6 If lightning strikes, be ready. Megafaun had quite a run last year with "Hope You Know," a song from the local trio's eponymous 2011 album. The group has had enough success with placements to be signed to a licensing firm, which got that song into a few TV shows. The day after "Hope You Know" appeared in the season premiere of the NBC series "The Firm," the band heard from an ad agency that wanted to use it in a Toyota ad -- during the Super Bowl, no less. It aired not long before Madonna's big halftime show.
It was around the same time that Dave Burris, a Triangle native best known for his stint as co-executive producer of the CBS show "Survivor," got in touch with Megafaun. He'd heard the band's 2009 album "Gather, Form and Fly" and decided the music would be the perfect score for his upcoming film "The World Made Straight." After a year and a half of back and forth, the band recorded the soundtrack in a marathon couple of days last month.

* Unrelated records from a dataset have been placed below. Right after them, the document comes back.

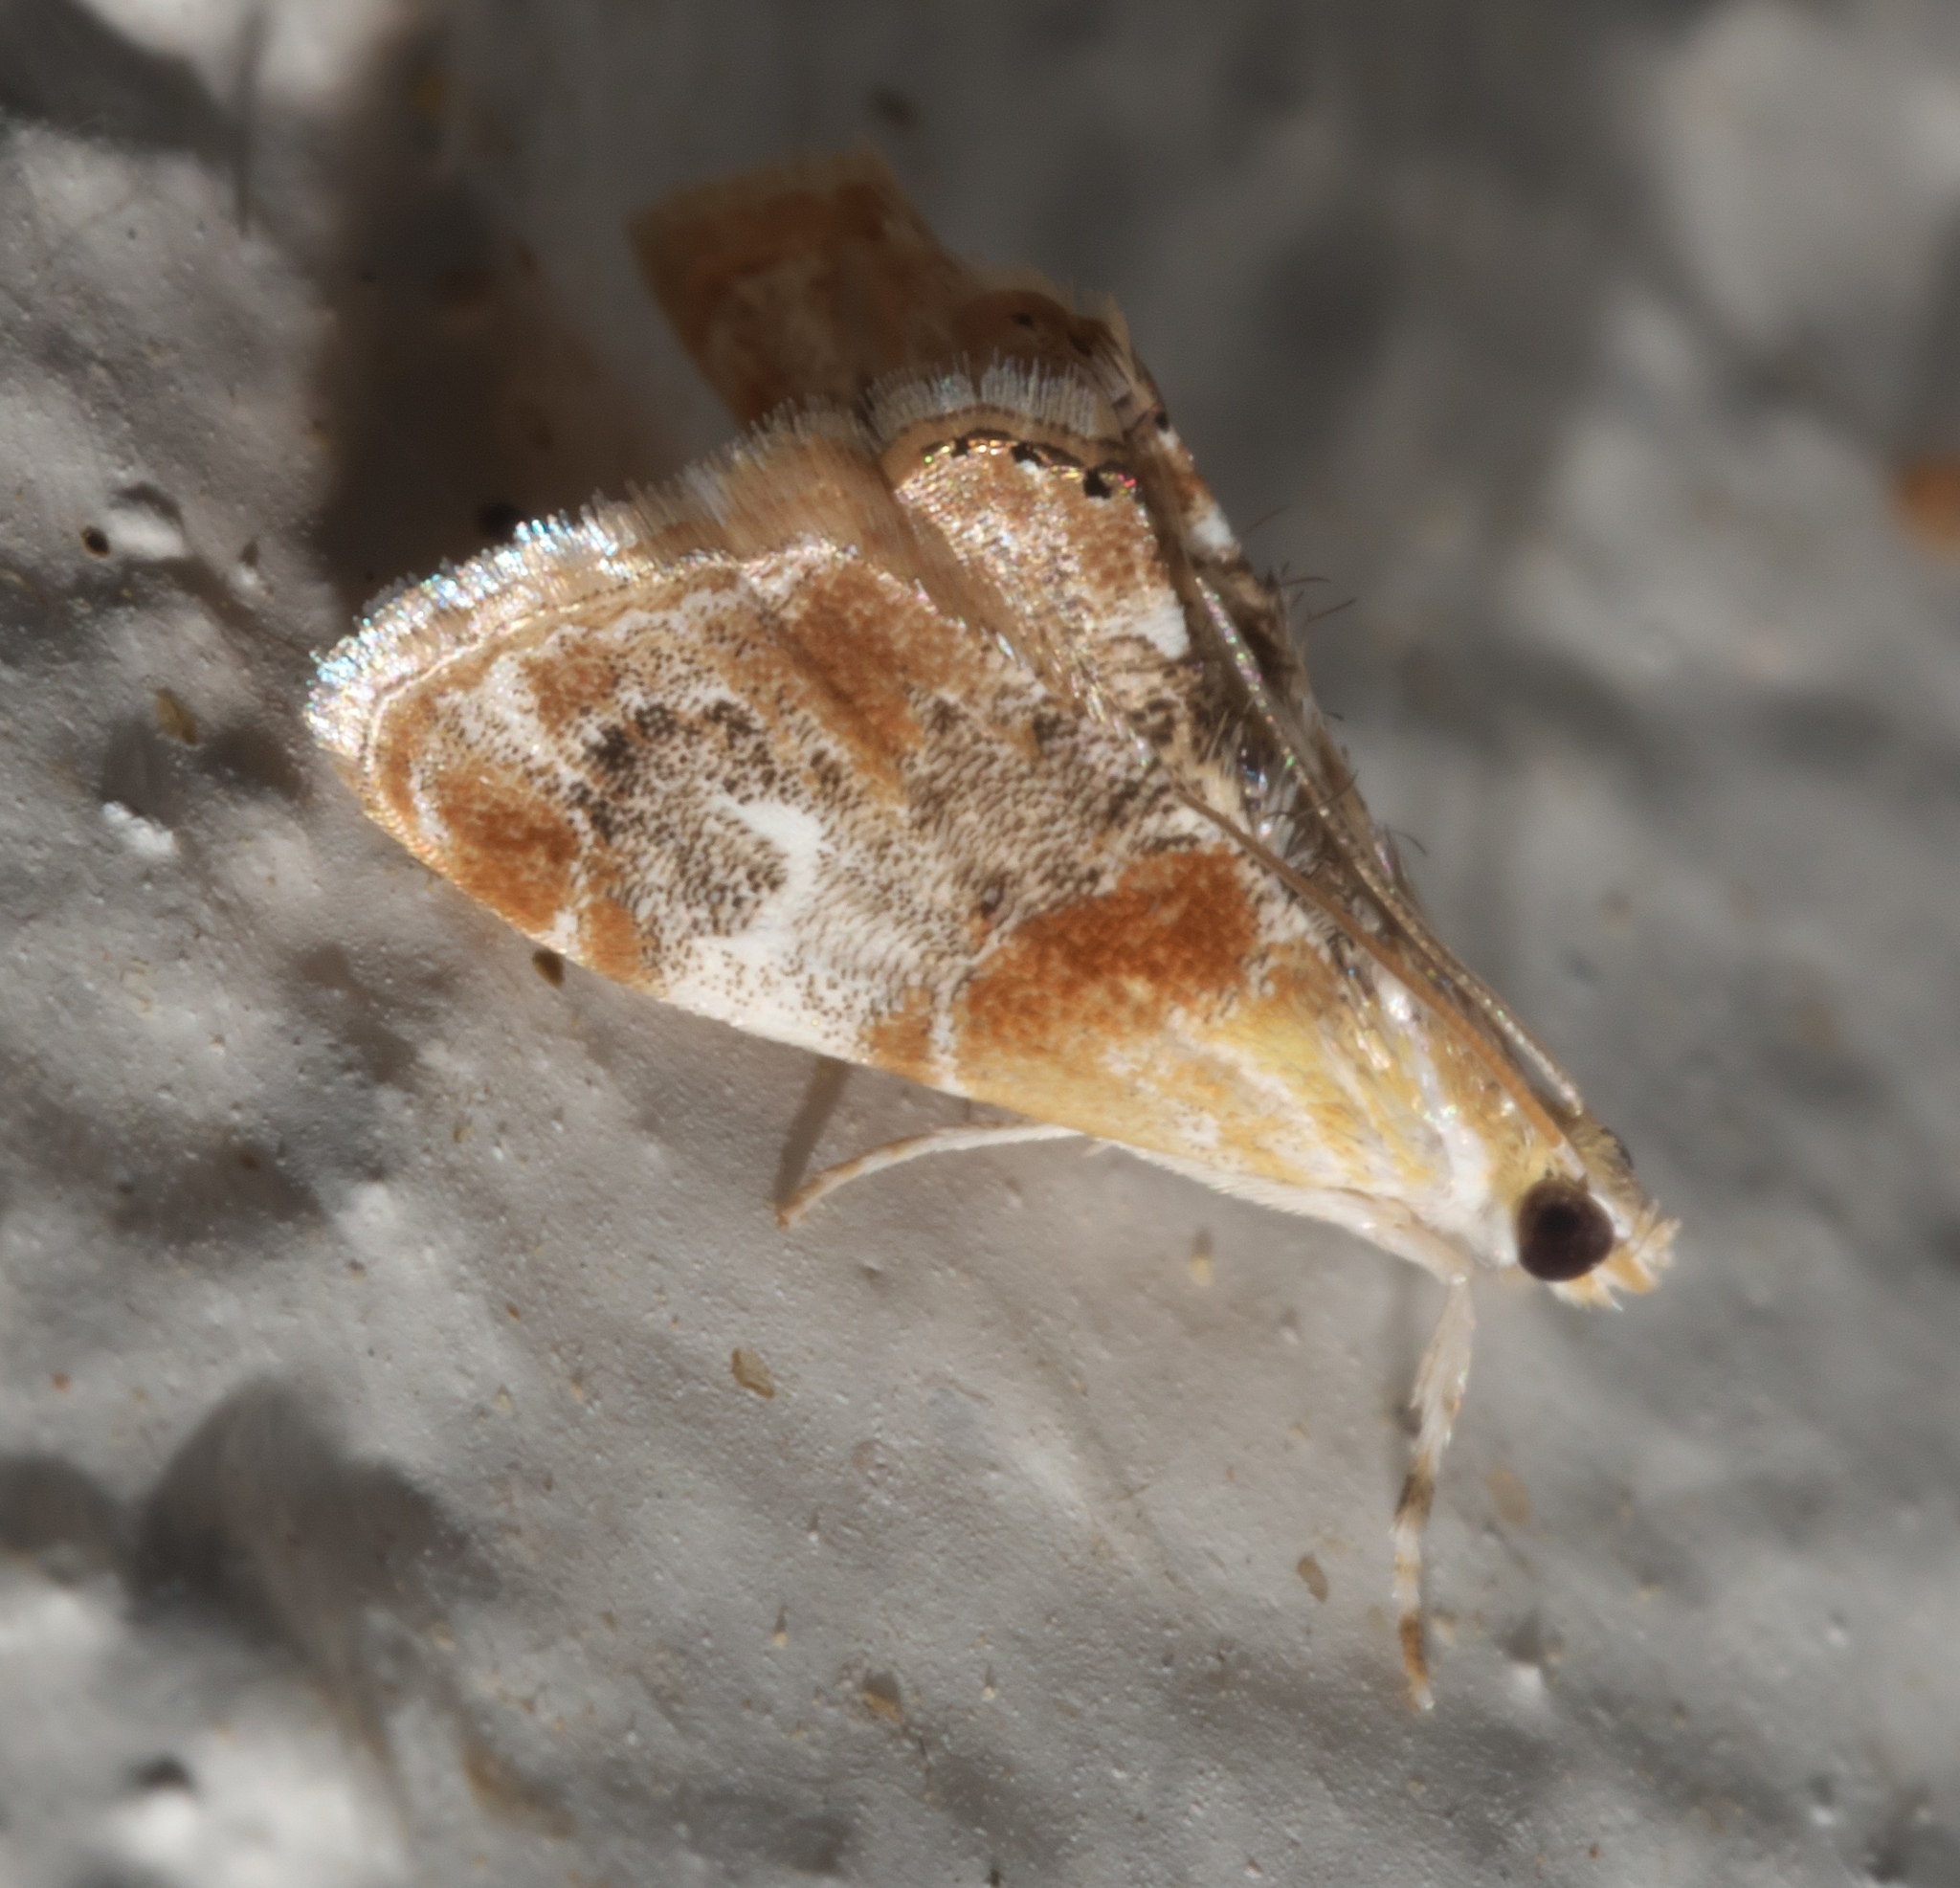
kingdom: Animalia
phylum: Arthropoda
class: Insecta
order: Lepidoptera
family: Crambidae
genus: Dicymolomia
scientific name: Dicymolomia julianalis
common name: Julia's dicymolomia moth
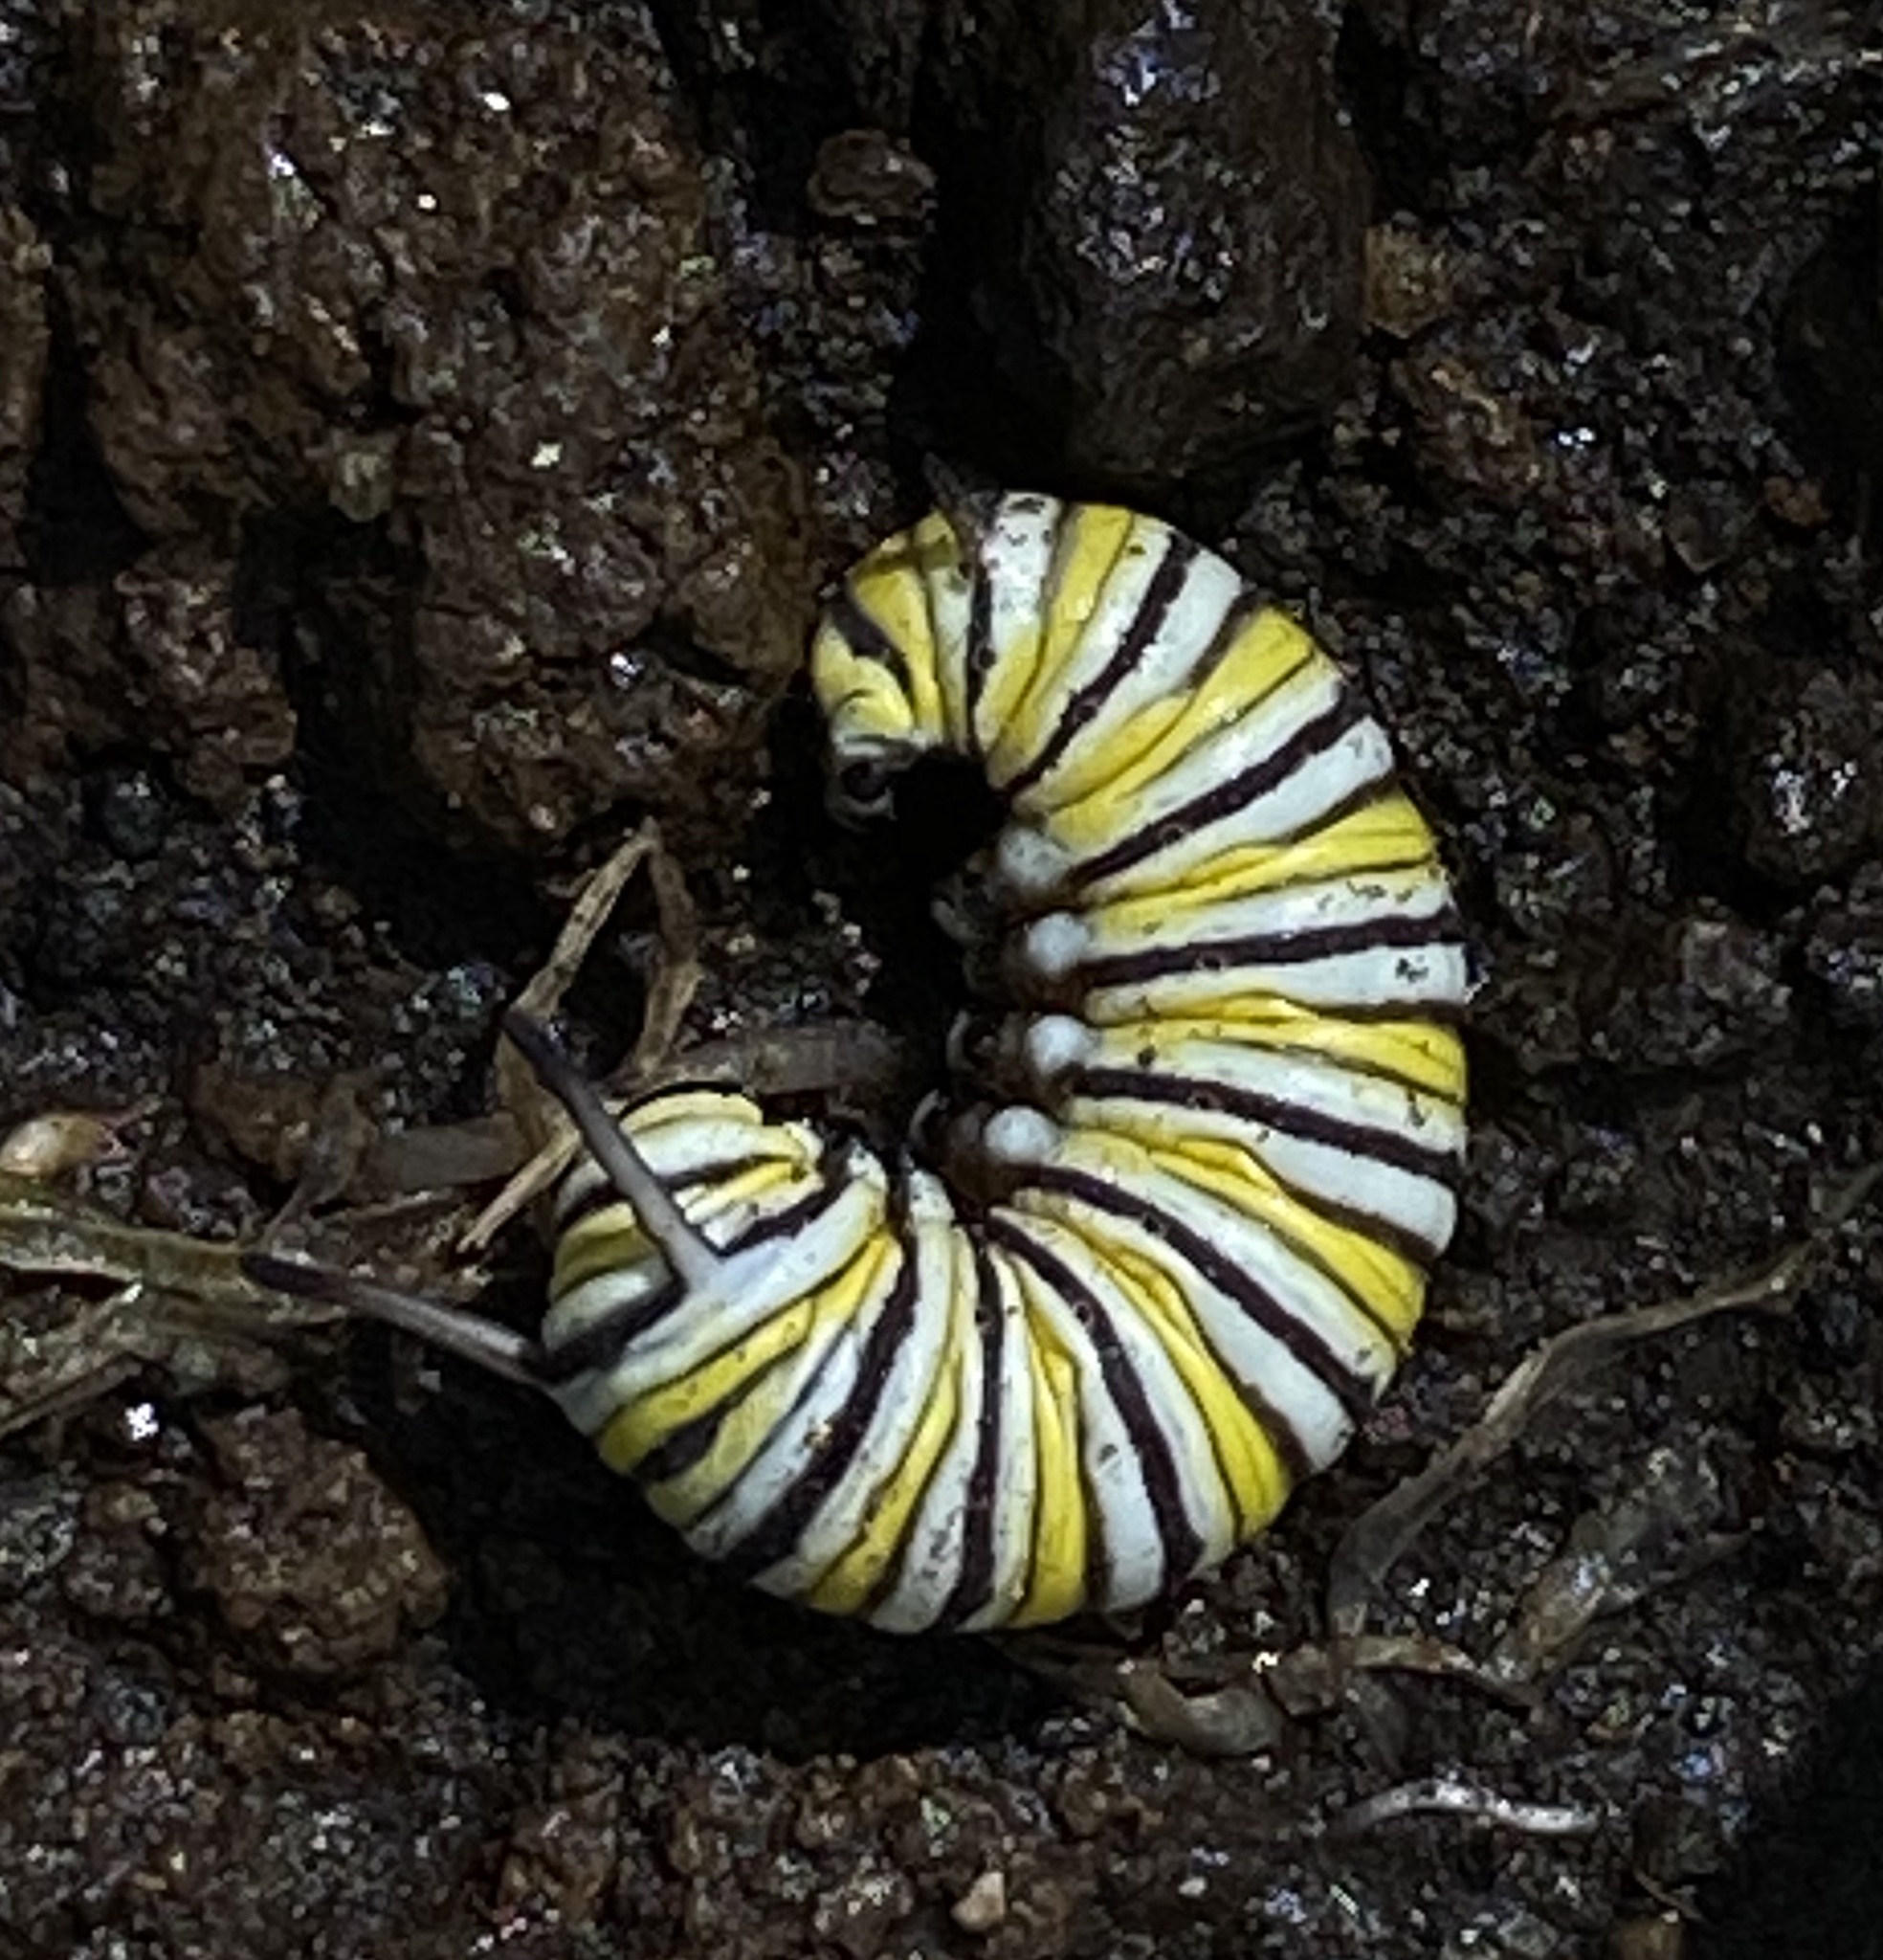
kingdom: Animalia
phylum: Arthropoda
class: Insecta
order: Lepidoptera
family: Nymphalidae
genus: Danaus
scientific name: Danaus plexippus
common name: Monarch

"We got a copy of the movie with some placeholder music, and it was 57 musical cues," said Megafaun's Brad Cook. "We just went for it, did all of them. Three of our songs are in there -- 'Longest Day,' 'Kauffman's Theme' and 'Bella Marie' -- plus 54 cues between 30 seconds and 2 1/2 minutes. All instrumental, no singing. We kind of came up with a few themes to cycle in and out, also an end-credits song, another for the penultimate tragic scene. It was a really awesome experience."